Zastanawiacie się zapewne, czy to gra jest taka słaba, czy są to zaniedbania w marketingu. Na temat akcji promocyjnych wypowiadać się nie mogę, ponieważ nie mam pojęcia, jakie kroki zostały podjęte w ramach promocji. Mogę za to zrecenzować dla Was grę - właśnie ukończyłem wersję dla iPada.

Two Worlds II Castle Defense HD to bardzo ciekawa wizja na popularny gatunek Tower Defense, w której to zadaniem gracza jest ustawianie obrony wokół ścieżki dla nadchodzących falami przeciwników. Nie jest to innowacyjny pomysł. Identyczna rozgrywka była w The Lord of the Rings: Middle-earth Defense.

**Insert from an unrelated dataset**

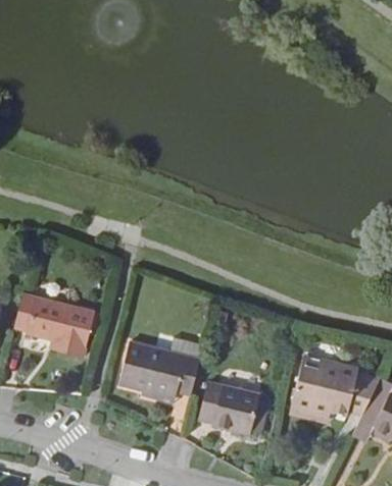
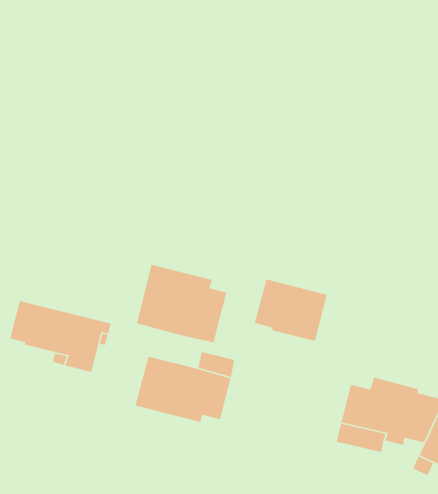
building: none -> [136,264,227,343]
building: [198,381,260,434] -> [254,279,328,342]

Fabuła Castle Defense HD nawiązuje do wydarzeń znanych z edycji konsolowej. Niestety, nie miałem przyjemności zagrać w tę pozycję, więc trudno mi powiedzieć, jak bardzo jest to znaczące dla fanów serii. Gra rozpoczyna się od wspaniałego intro, na którym armia orków szturmuje zamek cesarza Gandohara. Gracz ma bronić zamku przed najeźdźcą.

Podobnie jak w ewspomnianym już Lord of the Rings, wokół ścieżki, którą podążają przeciwnicy, znajdują się pola. Można na nich ustawiać obrońców. Niektóre z pól podwajają siłę oraz żywotność żołnierzy. Warto więc zastanowić się, czy w kluczowych miejscach na mapie nie należy ustawiać łuczników, magów lub też kapłanów. Dobre wykorzystanie takich miejsc może przyczynić się do sukcesu.

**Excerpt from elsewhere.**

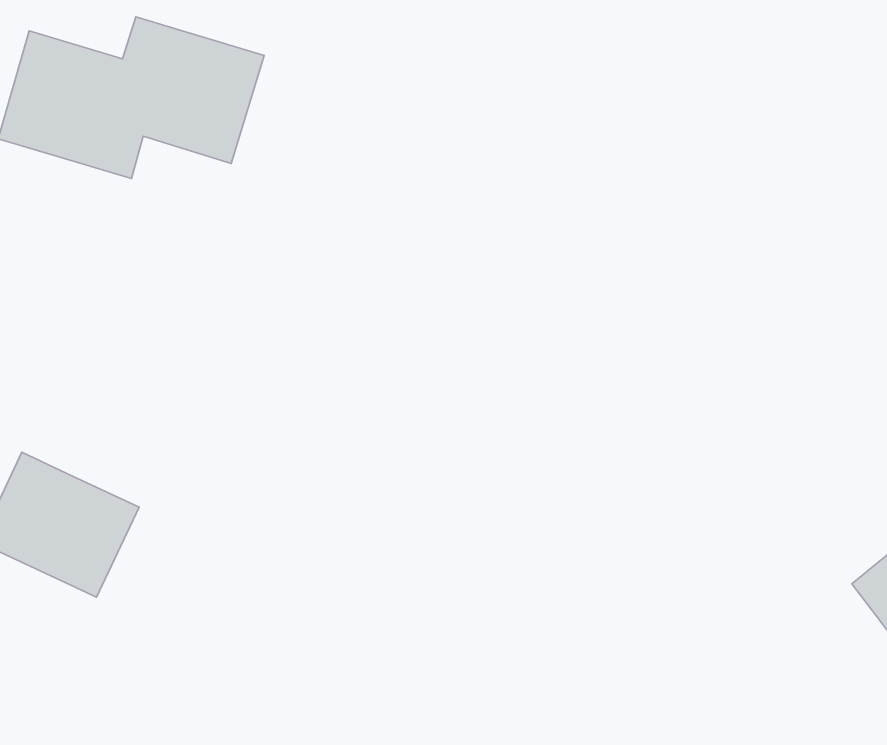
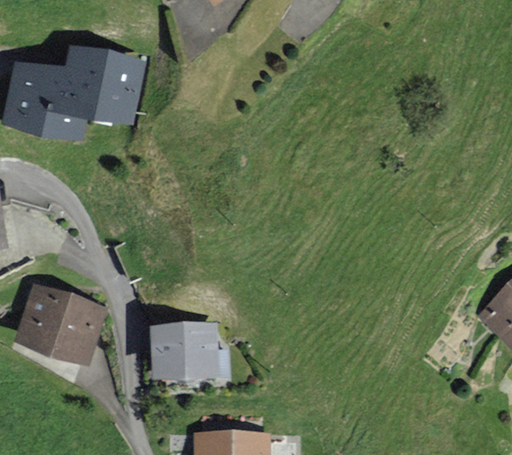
building: none -> [153,323,224,377]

Obrona zamku wymaga strategicznego myślenia

Do naszej dyspozycji (nie od razu) oddano sześć rodzajów jednostek, które możemy ulepszać. Upgrade może dotyczyć zarówno siły obrażeń, jakie żołnierz lub czarodziej zadają, oraz liczby punktów życia. Standardowo im wyższy pozom jednostki, tym jest ona mocniejsza i bardziej wytrzymała na ataki wroga.

No właśnie, zasadniczą różnicą, jaką zauważycie tuż po rozpoczęciu rozgrywki, jest fakt, że jednostki nie pełnią roli klasycznych wieżyczek w Tower Defensach. Tutaj po prostu obserwujemy walkę rycerza z orkiem, który opuszcza swoje miejsce i atakuje wroga automatycznie, gdy ten pojawi się w polu jego rażenia. Cała rozgrywka zatem sprowadza się do jednej wielkiej bitwy.

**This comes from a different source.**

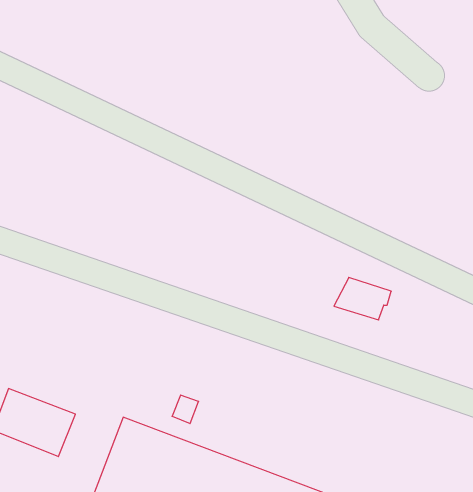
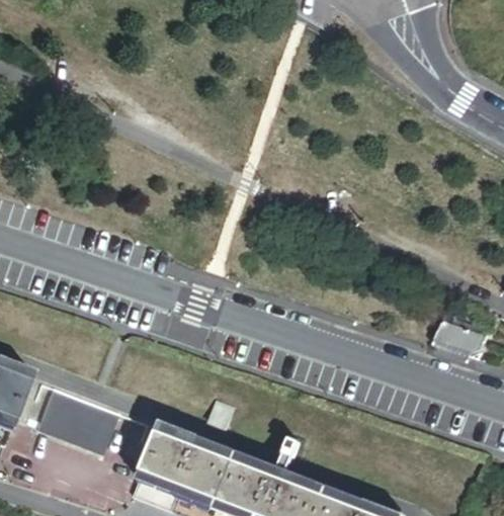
building: [334,277,391,320] -> [431,317,486,357]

Bitwy, nad którą gracz musi zapanować. Gdy jednostki odnoszą rany, trzeba szybko reagować. Żołnierza można wyleczyć (o ile starczy złota) lub teleportować w inne miejsce na mapie, aby doszedł do siebie z dala od szczeku oręża.

Pomocna w tym wszystkim jest aktywna pauza, która pozwala ogarnąć pole bitwy oraz zastanowić się nad kolejnymi ruchami. Oczywiście nie rzadko nasz wojak padnie. Wtedy możemy poświęcić część pieniędzy na jego wskrzeszenie lub po prostu odczekać do końca rundy. Na początku następnej wszystkie poległe w walce jednostki automatycznie wracają do życia.

Najważniejszy jest dowódca!

Działania obrońców wspierane są przez ataki magiczne samego władcy, który stoi na końcu ścieżki. Jest on nie tylko ostatnim najmocniejszym ogniwem w naszej obronie, ale kluczem całej rozgrywki. Jeżeli władca padnie, przegrywamy planszę. Wszystkie zatem działania skierowane są ku temu, aby chronić dowódcę.

Co ciekawe, główną postać również można ulepszać, dzięki czemu mamy dostęp do mocniejszych czarów, które rzucamy na wybrane jednostki wroga. Czary odnawiają się po jakimś czasie, więc dobre operowanie magią może przechylić szalę zwycięstwa na naszą stronę.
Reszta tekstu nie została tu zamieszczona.